Ekelhaft IMHO, welches blasphemisches getue um dieses Tier veranstaltet wird !


----------



## nade (25 März 2007)

Ug solange eine Ablenkung von Reförmscha und anderen Zerstörungen von Deutschland damit verdeckt gehalten werden können, ist den Medien doch eh mittlerweile jedes Mittel recht. Den Bürgern des Landes wird kurz un knapp gesagt, das hier und da Gekürzt wird und da wieder tiefer in die Tasche geriffen wird, aber wenns um en "Babbisch Gudzje" geht wirds breit getreten. Ach ja un die Thallibahn un Sadamnachfolger sind auch über alles wichtig.
Wichtiges kurz und bündig, weniger Wichtiges aber dafür blutiges auf fast die ganze Sendezeit oder ganze Zeitung/Website breit gekloppt.

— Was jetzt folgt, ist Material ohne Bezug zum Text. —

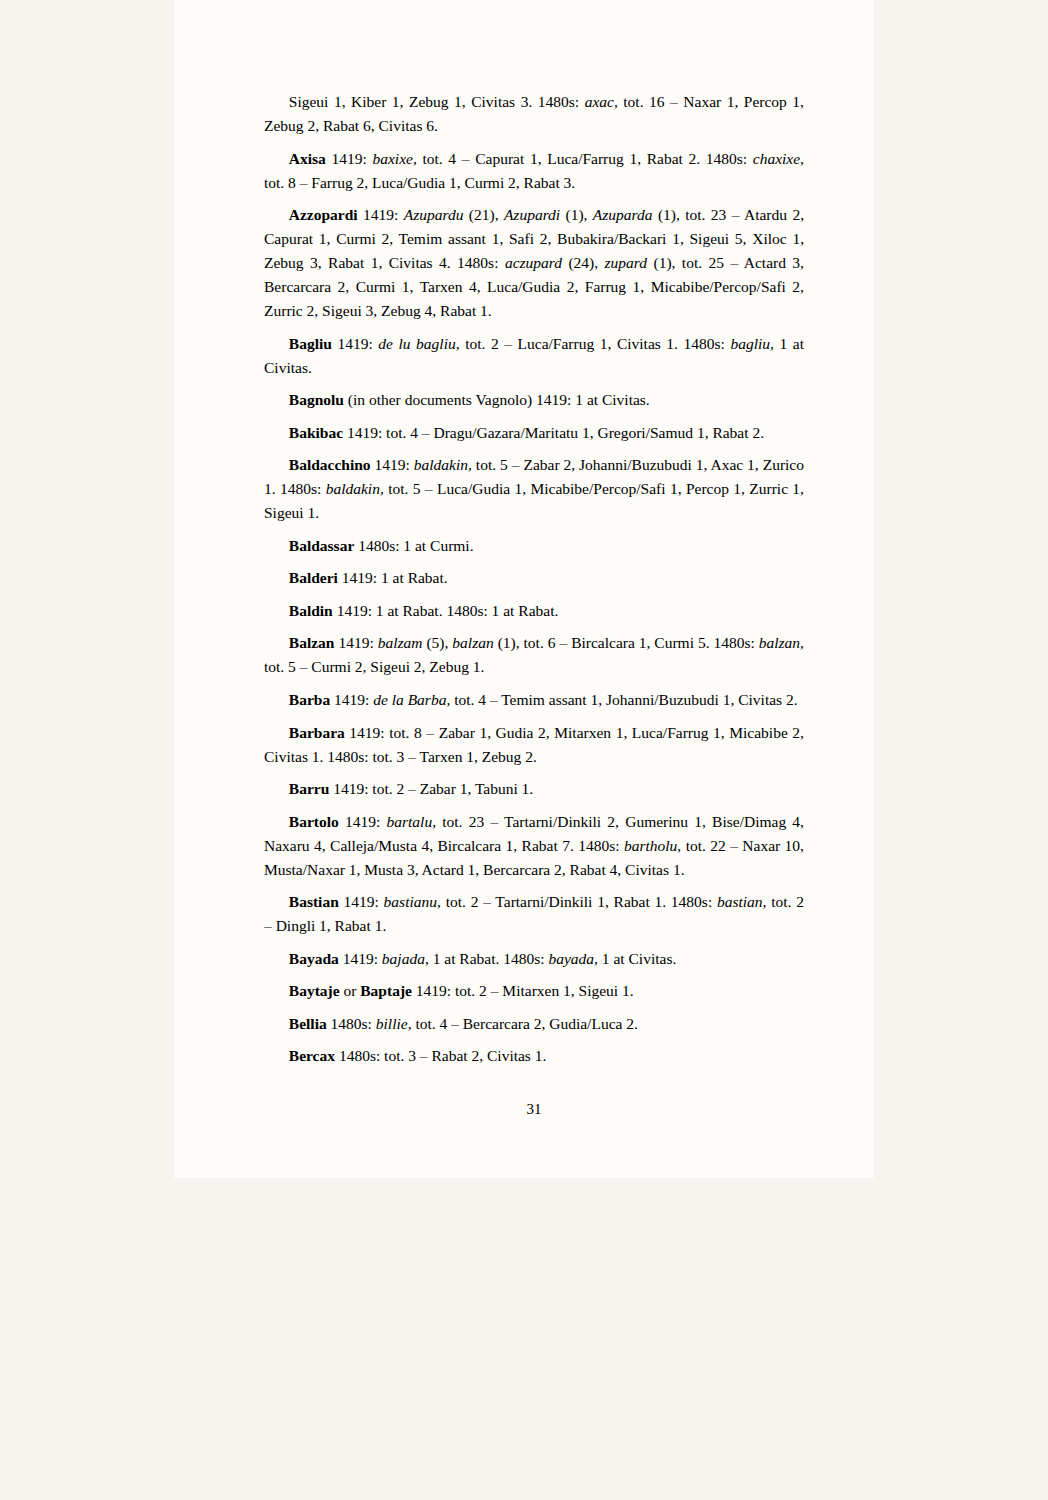Sigeui 1, Kiber 1, Zebug 1, Civitas 3. 1480s: axac, tot. 16 – Naxar 1, Percop 1, Zebug 2, Rabat 6, Civitas 6.
Axisa 1419: baxixe, tot. 4 – Capurat 1, Luca/Farrug 1, Rabat 2. 1480s: chaxixe, tot. 8 – Farrug 2, Luca/Gudia 1, Curmi 2, Rabat 3.
Azzopardi 1419: Azupardu (21), Azupardi (1), Azuparda (1), tot. 23 – Atardu 2, Capurat 1, Curmi 2, Temim assant 1, Safi 2, Bubakira/Backari 1, Sigeui 5, Xiloc 1, Zebug 3, Rabat 1, Civitas 4. 1480s: aczupard (24), zupard (1), tot. 25 – Actard 3, Bercarcara 2, Curmi 1, Tarxen 4, Luca/Gudia 2, Farrug 1, Micabibe/Percop/Safi 2, Zurric 2, Sigeui 3, Zebug 4, Rabat 1.
Bagliu 1419: de lu bagliu, tot. 2 – Luca/Farrug 1, Civitas 1. 1480s: bagliu, 1 at Civitas.
Bagnolu (in other documents Vagnolo) 1419: 1 at Civitas.
Bakibac 1419: tot. 4 – Dragu/Gazara/Maritatu 1, Gregori/Samud 1, Rabat 2.
Baldacchino 1419: baldakin, tot. 5 – Zabar 2, Johanni/Buzubudi 1, Axac 1, Zurico 1. 1480s: baldakin, tot. 5 – Luca/Gudia 1, Micabibe/Percop/Safi 1, Percop 1, Zurric 1, Sigeui 1.
Baldassar 1480s: 1 at Curmi.
Balderi 1419: 1 at Rabat.
Baldin 1419: 1 at Rabat. 1480s: 1 at Rabat.
Balzan 1419: balzam (5), balzan (1), tot. 6 – Bircalcara 1, Curmi 5. 1480s: balzan, tot. 5 – Curmi 2, Sigeui 2, Zebug 1.
Barba 1419: de la Barba, tot. 4 – Temim assant 1, Johanni/Buzubudi 1, Civitas 2.
Barbara 1419: tot. 8 – Zabar 1, Gudia 2, Mitarxen 1, Luca/Farrug 1, Micabibe 2, Civitas 1. 1480s: tot. 3 – Tarxen 1, Zebug 2.
Barru 1419: tot. 2 – Zabar 1, Tabuni 1.
Bartolo 1419: bartalu, tot. 23 – Tartarni/Dinkili 2, Gumerinu 1, Bise/Dimag 4, Naxaru 4, Calleja/Musta 4, Bircalcara 1, Rabat 7. 1480s: bartholu, tot. 22 – Naxar 10, Musta/Naxar 1, Musta 3, Actard 1, Bercarcara 2, Rabat 4, Civitas 1.
Bastian 1419: bastianu, tot. 2 – Tartarni/Dinkili 1, Rabat 1. 1480s: bastian, tot. 2 – Dingli 1, Rabat 1.
Bayada 1419: bajada, 1 at Rabat. 1480s: bayada, 1 at Civitas.
Baytaje or Baptaje 1419: tot. 2 – Mitarxen 1, Sigeui 1.
Bellia 1480s: billie, tot. 4 – Bercarcara 2, Gudia/Luca 2.
Bercax 1480s: tot. 3 – Rabat 2, Civitas 1.
31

Klaus Lage ~~ Bankgeheimnis/ Monopoly/Katz & Maus, kann nur sagen ´94 hatte der in den 3 Lieder schon das geblubbert was nu deutlich wird. (fielen mir gerade mal so ein)


----------



## Question_mark (25 März 2007)

*Dat süsse Knutilein ...*

Hallo,



			
				UG schrieb:
			
		

> Ekelhaft IMHO, welches blasphemisches getue um dieses Tier veranstaltet wird !



Habe hier noch eine Uzi mit zwei Magazinen (mal preiswert in Tanger gekauft)..
Kann ich Dir irgendwie behilflich sein   

Die Mädels mögen Knut, und wenn ich frage : darf ich Dir mal meinen süssen Knut zeigen ? hat noch keine "Nein" gesagt.

Biete noch einige gebrauchte und ungebrauchte Kondome im Knut-Design  

Gruss

Question_mark


----------



## zotos (25 März 2007)

Ich habe gerade meine Frau gefragt warum Kunt eigentlich sterben sollte...?
Antwort: Wer ist Kunt?

;o)


----------



## Onkel Dagobert (26 März 2007)

zotos schrieb:


> Ich habe gerade meine Frau gefragt warum Kunt eigentlich sterben sollte...?
> Antwort: Wer ist Kunt?
> 
> ;o)


 
Von mir hättest du die selbe Antwort bekommen, musste erst googeln.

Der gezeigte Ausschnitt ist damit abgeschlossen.